- Extrait du document -
+ + + +
Il fut candidat du Parti socialiste d'Amérique pour les élections présidentielles à cinq reprises.
Sommaire
Les débuts de la popularité
Eugène Debs est né en Terre Haute dans l'Indiana, où il vécut presque toute sa vie. Son père, Jean-Daniel Debs, est un fils de bourgeois de Colmar, en Alsace (France). Il épouse une ouvrière, et ils émigrent aux États-Unis après l’échec de la révolution ouvrière de juin 1848 à Paris. Ses prénoms sont choisis en hommage aux écrivains Victor Hugo et Eugène Sue, sensibles au sort des ouvriers (voir notamment Les Misérables)[1].
À l'âge de 14 ans, il quitte le foyer familial et travaille dans les chemins de fer, pour devenir ensuite chauffeur. Il retourna chez lui en 1874 et travailla comme vendeur. L'année suivante il devient un membre fondateur de la nouvelle loge de la Fraternité des chauffeurs. Il progressa rapidement dans la fraternité, devenant d'abord assistant rédacteur en chef pour leur journal et puis rédacteur en chef et grand secrétaire en 1880. En même temps, il devient un protagoniste incontournable dans la communauté et est élu à la législature de l'État de l'Indiana pour le Parti démocrate.
Les fraternités du rail étaient des syndicats relativement conservateurs, plus concentrés sur la fourniture de services aux membres que dans la négociation collective. Debs devint peu à peu convaincu du besoin d'une approche plus globale et de confrontation. Après sa nomination comme Grand Secrétaire il organisa, en 1893, l'un des premiers syndicats industriels aux États-Unis, le Syndicat américain des chemins de fer (American Railway Union (ARU)). Le syndicat se battit et obtint satisfaction de la plupart de ses demandes en avril 1894 dans un conflit social contre le Great Northern Railway.
La grève de Pullman
Article détaillé : Grève Pullman.Plus tard dans l'année 1894, Debs fut emprisonné pour sa participation à la grève de l'entreprise de construction de wagons Pullman dont les travailleurs appelèrent en soutien l'ARU en demandant le boycott des wagons de l'entreprise. Debs essaya de convaincre les membres de son syndicat qui travaillaient dans les chemins de fer que le boycott serait trop risqué, étant donné l'hostilité à la fois de la compagnie de chemin de fer et du gouvernement fédéral, la fragilité du syndicat ARU, et la possibilité que d'autres syndicats brisent la grève. Les membres du syndicats ignorèrent ses remarques et refusèrent d'utiliser les wagons de l'entreprise Pullman, y compris les wagons transportant le courrier.
Le gouvernement fédéral intervint et obtint une injonction contre la grève car les grévistes obstruaient les chemins de fer en refusant de travailler. Le gouvernement envoya l'armée au motif que la grève empêchait la livraison du courrier. La grève causa des dommages estimés à 80 millions de dollars de l'époque, et Debs fut jugé coupable d'obstruction à la livraison du courrier et envoyé en prison.
+ + + +
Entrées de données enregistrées
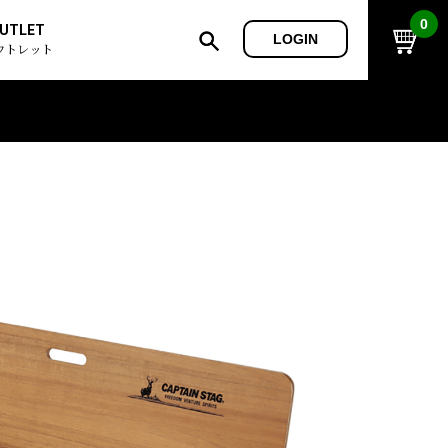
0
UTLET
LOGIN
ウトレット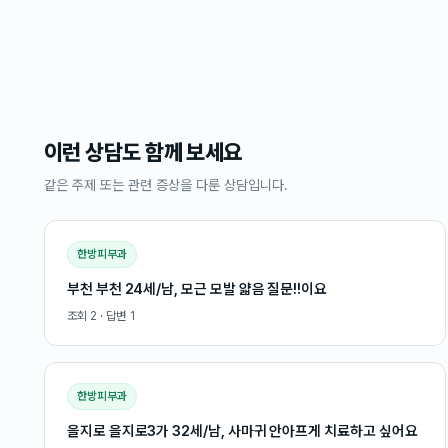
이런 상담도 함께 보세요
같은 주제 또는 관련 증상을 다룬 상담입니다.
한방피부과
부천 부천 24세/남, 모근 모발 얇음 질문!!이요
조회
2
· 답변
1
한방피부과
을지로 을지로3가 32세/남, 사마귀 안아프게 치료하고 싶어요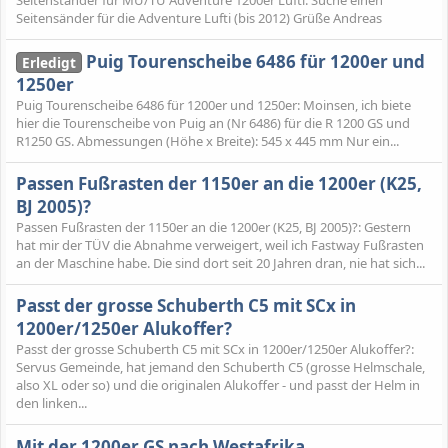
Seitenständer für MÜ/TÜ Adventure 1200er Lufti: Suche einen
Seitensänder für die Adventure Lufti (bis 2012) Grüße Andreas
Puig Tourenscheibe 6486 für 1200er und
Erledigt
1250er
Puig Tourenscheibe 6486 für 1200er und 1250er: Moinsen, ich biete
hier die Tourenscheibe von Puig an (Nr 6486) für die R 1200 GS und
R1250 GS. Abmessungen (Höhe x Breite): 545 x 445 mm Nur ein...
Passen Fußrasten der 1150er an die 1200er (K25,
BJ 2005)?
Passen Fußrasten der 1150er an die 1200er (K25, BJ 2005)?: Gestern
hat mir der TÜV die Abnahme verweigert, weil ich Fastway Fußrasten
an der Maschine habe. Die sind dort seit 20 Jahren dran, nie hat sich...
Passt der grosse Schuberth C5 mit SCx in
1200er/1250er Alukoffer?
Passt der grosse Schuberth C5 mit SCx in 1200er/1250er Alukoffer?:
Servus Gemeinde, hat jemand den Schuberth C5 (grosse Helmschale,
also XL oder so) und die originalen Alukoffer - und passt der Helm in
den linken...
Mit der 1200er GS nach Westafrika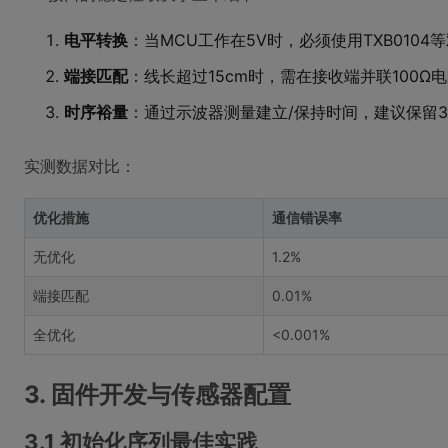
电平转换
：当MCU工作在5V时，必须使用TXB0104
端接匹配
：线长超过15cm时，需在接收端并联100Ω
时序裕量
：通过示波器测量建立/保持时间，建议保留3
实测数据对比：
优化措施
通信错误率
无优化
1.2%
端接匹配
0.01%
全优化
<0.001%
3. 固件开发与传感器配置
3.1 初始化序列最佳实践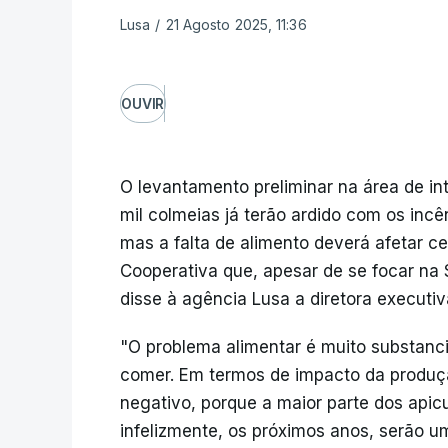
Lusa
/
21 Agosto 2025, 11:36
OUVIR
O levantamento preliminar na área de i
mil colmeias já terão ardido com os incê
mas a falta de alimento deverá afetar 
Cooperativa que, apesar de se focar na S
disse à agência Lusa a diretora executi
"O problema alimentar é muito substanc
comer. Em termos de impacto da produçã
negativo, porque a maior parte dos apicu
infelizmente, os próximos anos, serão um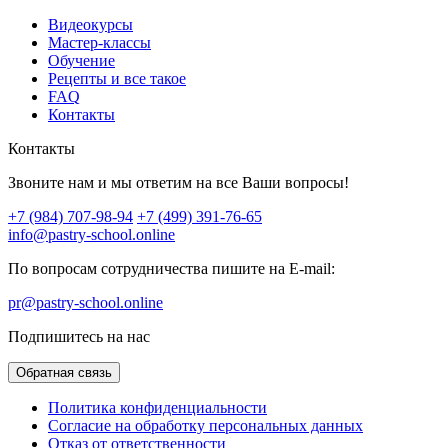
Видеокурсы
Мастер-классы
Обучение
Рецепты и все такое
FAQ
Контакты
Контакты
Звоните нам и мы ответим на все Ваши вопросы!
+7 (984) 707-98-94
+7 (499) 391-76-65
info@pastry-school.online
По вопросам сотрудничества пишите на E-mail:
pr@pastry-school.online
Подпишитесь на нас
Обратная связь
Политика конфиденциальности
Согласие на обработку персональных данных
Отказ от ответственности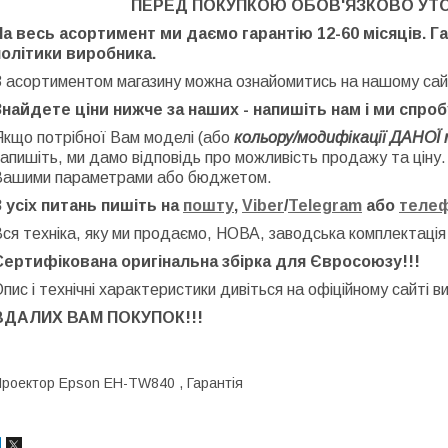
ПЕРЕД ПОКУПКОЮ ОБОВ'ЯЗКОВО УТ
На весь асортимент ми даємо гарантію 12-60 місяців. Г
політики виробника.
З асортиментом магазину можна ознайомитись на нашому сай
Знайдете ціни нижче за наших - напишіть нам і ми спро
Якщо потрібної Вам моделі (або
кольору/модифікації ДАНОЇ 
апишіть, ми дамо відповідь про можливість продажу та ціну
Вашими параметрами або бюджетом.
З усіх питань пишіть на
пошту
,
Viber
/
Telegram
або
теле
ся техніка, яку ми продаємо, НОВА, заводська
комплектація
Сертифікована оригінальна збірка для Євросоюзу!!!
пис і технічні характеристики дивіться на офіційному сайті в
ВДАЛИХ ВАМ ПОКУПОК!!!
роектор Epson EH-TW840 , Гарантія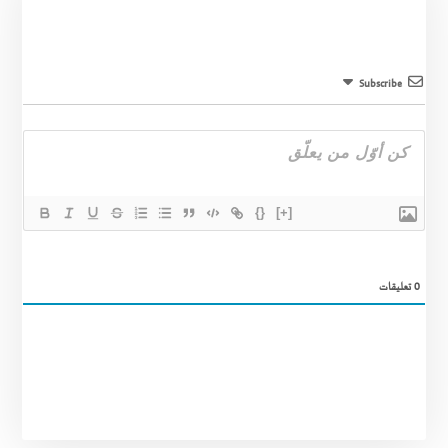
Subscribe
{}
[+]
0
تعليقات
+ + + +
- Liste des activités -
1. Traduisez en anglais cette phrase de l'extrait sur Eugène Debs : « Debs devint peu à peu convaincu du besoin d'une approche plus globale et de confrontation. »
2. Reproduisez fidèlement le passage de l'extrait sur Eugène Debs qui va de « Il fut candidat » jusqu'à « notamment Les Misérables)[1]. » inclus.
3. Poursuivez l'extrait sur Eugène Debs à la suite de sa dernière phrase.

- Corrigés des exercices -
1. Debs gradually became convinced of the need for a more comprehensive and confrontational approach.

2.
Il fut candidat du Parti socialiste d'Amérique pour les élections présidentielles à cinq reprises.
Sommaire
Les débuts de la popularité
Eugène Debs est né en Terre Haute dans l'Indiana, où il vécut presque toute sa vie. Son père, Jean-Daniel Debs, est un fils de bourgeois de Colmar, en Alsace (France). Il épouse une ouvrière, et ils émigrent aux États-Unis après l’échec de la révolution ouvrière de juin 1848 à Paris. Ses prénoms sont choisis en hommage aux écrivains Victor Hugo et Eugène Sue, sensibles au sort des ouvriers (voir notamment Les Misérables)[1].

3.
Une décision de la Cour suprême des États-Unis confirma la motivation de l'injonction demandée par le gouvernement fédéral.
Leader socialiste
Au moment de son arrestation, Debs n'était pas un socialiste. Néanmoins, pendant sa détention, il lut les œuvres de Karl Marx. Après sa libération en 1895, il commença sa carrière d'homme politique socialiste. L'expérience radicalisa encore plus Debs. Il fut candidat à la campagne présidentielle de 1900 comme membre du Parti social démocrate. Il est plus tard candidat du Parti socialiste d'Amérique en 1904, 1908, 1912 et 1920, passant cette dernière campagne en prison.
Debs était néanmoins sceptique quant au processus électoral : il se méfiait des marchandages que Victor Berger et d'autres socialistes d'égout qui gagnaient quelques postes au niveau local. Il accordait beaucoup plus de valeur à l'organisation des travailleurs, et particulièrement dans l'industrie. Debs voyait la classe ouvrière comme la classe qui s'organise, s'éduque et s'émancipe par elle-même.
Debs est en même temps critique envers le syndicalisme apolitique de certains membres des IWW (Industrial Workers of the World). Supporter des IWW, il est encore plus critique avec ce qu'il considérait comme l'irresponsable politique d'action directe, surtout le sabotage.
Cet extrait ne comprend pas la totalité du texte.